L. 232 Are associate errors raw (a-priori) errors? Standard errors of transformed and modeled variables cannot be back-transformed.
Statistical analyses. What statistical program did you use?

Results
Please check Table 1 caption and variable names in columns. Either there is no WWP or there is no MWP, and it is not clear what MSP is (MAP?).
L. 252-253. I do not understand this sentence. Depending on the plant functional group, you have quite different responses (Table 2). Site seems the main factor here (note F maximum values irrespective of the functional group analyzed), but in almost all cases you have significant two-way statistical interactions (in importance/effect order): site x year; then site x treatment (except for shrubs, only responsive to treatment and site); treatment x year for some groups, and only one single 3-way interaction site x treatment x year for perennial forbs). Thus, this sentence seems to be too vague.
All regression results (panels on the right side of Figs. 3, 5 and Figs 4,6). It would be useful to include the statistical results of such analyses (either in appendices or Figs.) and not just including some general trends in the Figures captions. The selection of dashed lines for non-significant trends and (presumably) sites in Figs. 4-6 is not fortunate.... If trends were not significant, you could eliminate those lines in order to avoid confusion.
Lines 265-268, Fig. 4 and similar ones. Did you analyze the differences “in sensitivity” across treatments x site via regression analyses with dummies? How did you analyze the differences across slopes (L. 267)?
Abstract (L.37) and the lack of significant results for shrubs (L. 293-294) and discussion on this regard. Table 2 shows a significant effect of treatment on shrubs ANPP (F=3.4, p=0.04) irrespective of site, year or interactions with these other fixed factors. Is it not worth mentioning what the differences across treatments were?

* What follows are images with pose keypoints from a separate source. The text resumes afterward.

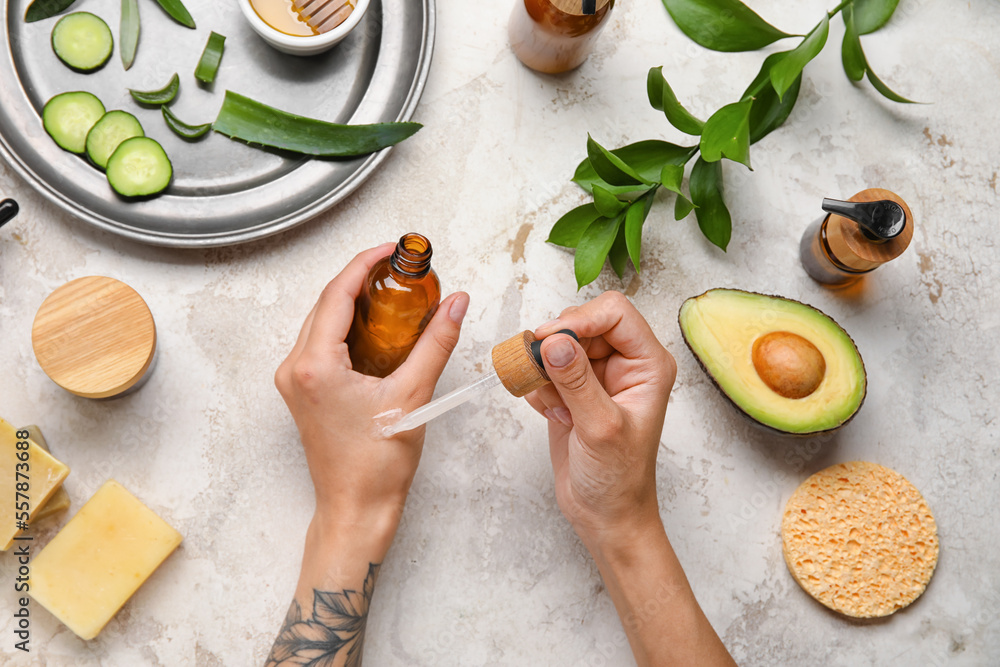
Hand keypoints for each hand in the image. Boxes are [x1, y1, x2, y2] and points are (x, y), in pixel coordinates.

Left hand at [274, 243, 469, 538]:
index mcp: (314, 365)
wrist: (356, 509)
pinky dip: (347, 326)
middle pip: (326, 303)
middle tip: (399, 269)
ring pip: (322, 322)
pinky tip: (377, 326)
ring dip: (354, 302)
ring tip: (392, 292)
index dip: (366, 265)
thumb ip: (435, 344)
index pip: (337, 295)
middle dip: (362, 280)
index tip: (392, 252)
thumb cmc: (375, 466)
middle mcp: (295, 368)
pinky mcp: (303, 391)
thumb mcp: (413, 396)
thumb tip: (454, 304)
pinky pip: (321, 343)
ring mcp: (295, 381)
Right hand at [525, 292, 676, 550]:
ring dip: (544, 367)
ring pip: (559, 343)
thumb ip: (577, 382)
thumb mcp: (600, 428)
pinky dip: (538, 386)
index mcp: (648, 364)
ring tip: (552, 403)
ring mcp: (598, 375)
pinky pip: (546, 368)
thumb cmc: (619, 478)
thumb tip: (555, 342)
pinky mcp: (573, 389)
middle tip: (540, 372)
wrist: (605, 514)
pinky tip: (551, 415)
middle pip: (583, 323)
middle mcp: (625, 363)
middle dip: (556, 345)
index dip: (580, 320)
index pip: (615, 313)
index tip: (550, 340)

Discussion (and conclusions).
L. 407-419. Results of C3-grasses to either drought or water addition treatments are somehow unexpected, aren’t they? Could you please expand on the possible mechanisms behind the C3 responsiveness to water additions/shortage during the summer season?
L441-443 and 450-451. Tone down this conclusion. You did not demonstrate that these communities are prone to (alien) invasion during large or extreme drought events.

Source

    © 2022 the Reviewer.

Content of review 2, reviewed on April 25, 2022

The authors have overall addressed all my concerns. Thank you.

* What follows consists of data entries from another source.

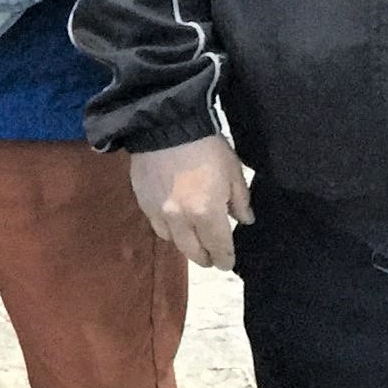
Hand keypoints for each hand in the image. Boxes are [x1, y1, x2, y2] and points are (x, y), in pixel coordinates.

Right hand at [129, 133, 251, 270]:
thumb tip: (244, 220)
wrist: (166, 125)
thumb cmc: (206, 146)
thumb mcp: (233, 171)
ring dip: (185, 244)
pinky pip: (157, 225)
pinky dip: (168, 229)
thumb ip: (239, 201)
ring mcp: (158, 212)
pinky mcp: (143, 202)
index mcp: (207, 213)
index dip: (225, 259)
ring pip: (173, 241)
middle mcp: (181, 220)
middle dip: (205, 258)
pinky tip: (174, 221)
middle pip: (193, 252)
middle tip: (211, 259)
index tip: (227, 263)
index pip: (218, 247)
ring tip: (192, 239)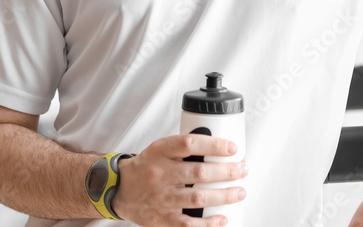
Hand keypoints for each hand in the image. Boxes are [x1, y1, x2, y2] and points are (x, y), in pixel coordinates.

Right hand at [113, 133, 247, 225]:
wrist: (121, 190)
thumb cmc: (147, 167)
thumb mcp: (160, 149)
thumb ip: (184, 149)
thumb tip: (219, 149)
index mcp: (160, 151)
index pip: (188, 144)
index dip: (213, 145)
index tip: (232, 147)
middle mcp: (160, 174)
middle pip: (198, 173)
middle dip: (227, 172)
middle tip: (242, 169)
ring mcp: (161, 198)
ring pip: (197, 198)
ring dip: (223, 196)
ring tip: (239, 192)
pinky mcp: (162, 219)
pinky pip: (189, 224)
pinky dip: (208, 223)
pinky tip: (221, 218)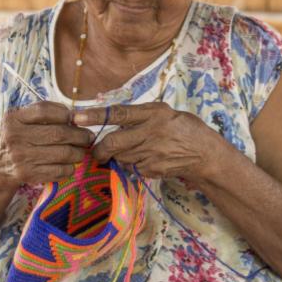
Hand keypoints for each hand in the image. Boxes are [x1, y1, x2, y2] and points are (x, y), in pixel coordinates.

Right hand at [0, 101, 93, 187]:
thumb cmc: (11, 139)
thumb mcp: (16, 121)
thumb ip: (39, 114)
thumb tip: (73, 115)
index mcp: (13, 119)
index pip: (44, 110)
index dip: (64, 113)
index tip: (73, 118)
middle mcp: (15, 137)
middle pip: (58, 133)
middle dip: (80, 135)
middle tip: (88, 137)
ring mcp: (21, 157)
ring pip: (63, 153)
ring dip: (78, 153)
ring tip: (80, 151)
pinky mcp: (27, 174)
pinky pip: (59, 171)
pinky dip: (69, 168)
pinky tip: (68, 164)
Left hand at [73, 103, 219, 180]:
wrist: (205, 154)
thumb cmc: (181, 127)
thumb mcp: (162, 112)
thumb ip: (139, 114)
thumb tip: (111, 117)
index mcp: (152, 114)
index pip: (118, 113)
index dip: (95, 116)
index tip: (76, 117)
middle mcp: (150, 133)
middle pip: (113, 143)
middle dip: (98, 148)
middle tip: (95, 150)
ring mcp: (151, 154)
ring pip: (119, 157)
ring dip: (115, 156)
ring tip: (127, 151)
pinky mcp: (152, 170)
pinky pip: (130, 168)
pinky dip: (129, 164)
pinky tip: (140, 159)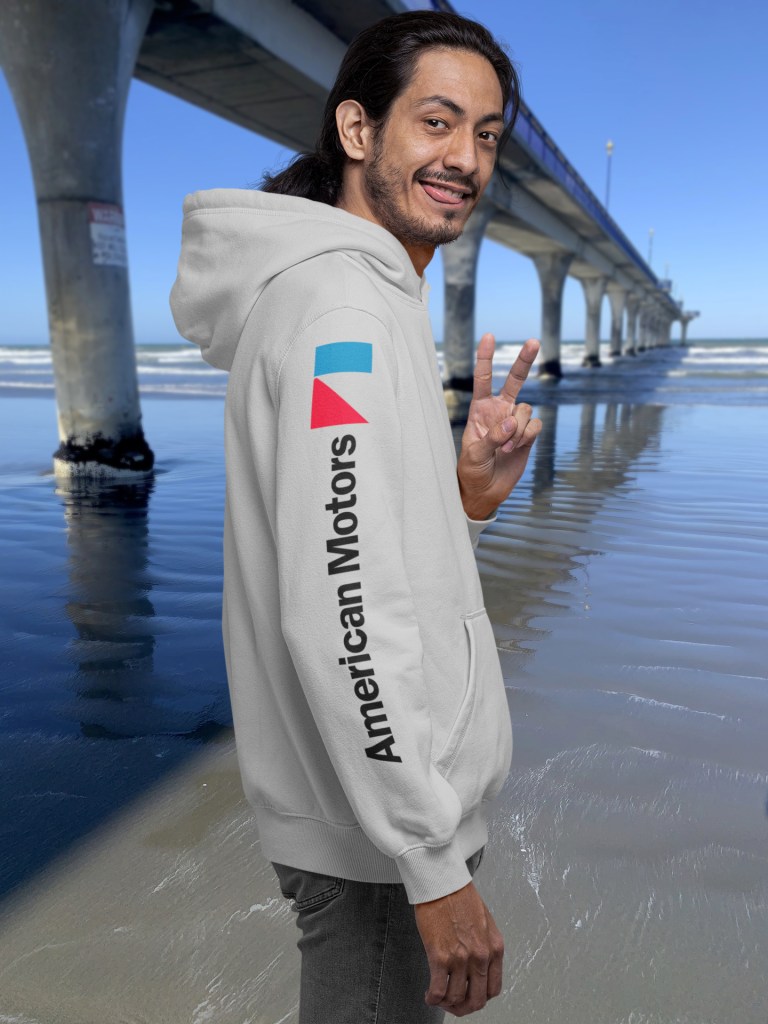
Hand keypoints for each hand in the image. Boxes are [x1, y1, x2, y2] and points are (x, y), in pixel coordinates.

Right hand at [414, 881, 504, 1015]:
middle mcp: (481, 956)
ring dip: (446, 1003)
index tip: (469, 995)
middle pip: (476, 1000)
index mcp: (495, 947)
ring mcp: (461, 958)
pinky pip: (438, 991)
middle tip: (453, 1004)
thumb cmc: (459, 896)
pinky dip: (433, 998)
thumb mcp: (484, 922)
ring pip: (455, 999)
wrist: (442, 882)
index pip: (493, 989)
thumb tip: (478, 968)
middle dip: (463, 1007)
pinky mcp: (440, 956)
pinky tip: (429, 994)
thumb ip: (485, 947)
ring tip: (438, 997)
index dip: (480, 997)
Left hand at [457, 335, 541, 520]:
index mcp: (479, 410)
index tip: (488, 336)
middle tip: (534, 341)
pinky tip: (517, 448)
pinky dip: (527, 436)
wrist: (486, 490)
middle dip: (524, 361)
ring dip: (518, 428)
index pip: (482, 380)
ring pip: (526, 409)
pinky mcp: (528, 435)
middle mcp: (499, 411)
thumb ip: (492, 438)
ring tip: (506, 447)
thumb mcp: (474, 455)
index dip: (485, 358)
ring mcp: (515, 422)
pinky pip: (535, 424)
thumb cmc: (472, 470)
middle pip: (514, 380)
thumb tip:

Still there are some details that can improve readability of graphs. I would suggest deleting trends that are not significant (e.g. Fig. 5) and select other colors or line frames to distinguish between water and drought treatments in right panels in Figs. 3, 4 and 6 (particularly the later two).

Source

    © 2022 the Reviewer.

References

    M., M. S., B., B. J., J., B. B., R., G. J. 2022. Primary production responses to extreme changes in North American Monsoon precipitation vary by elevation and plant functional composition through time. Journal of Ecology.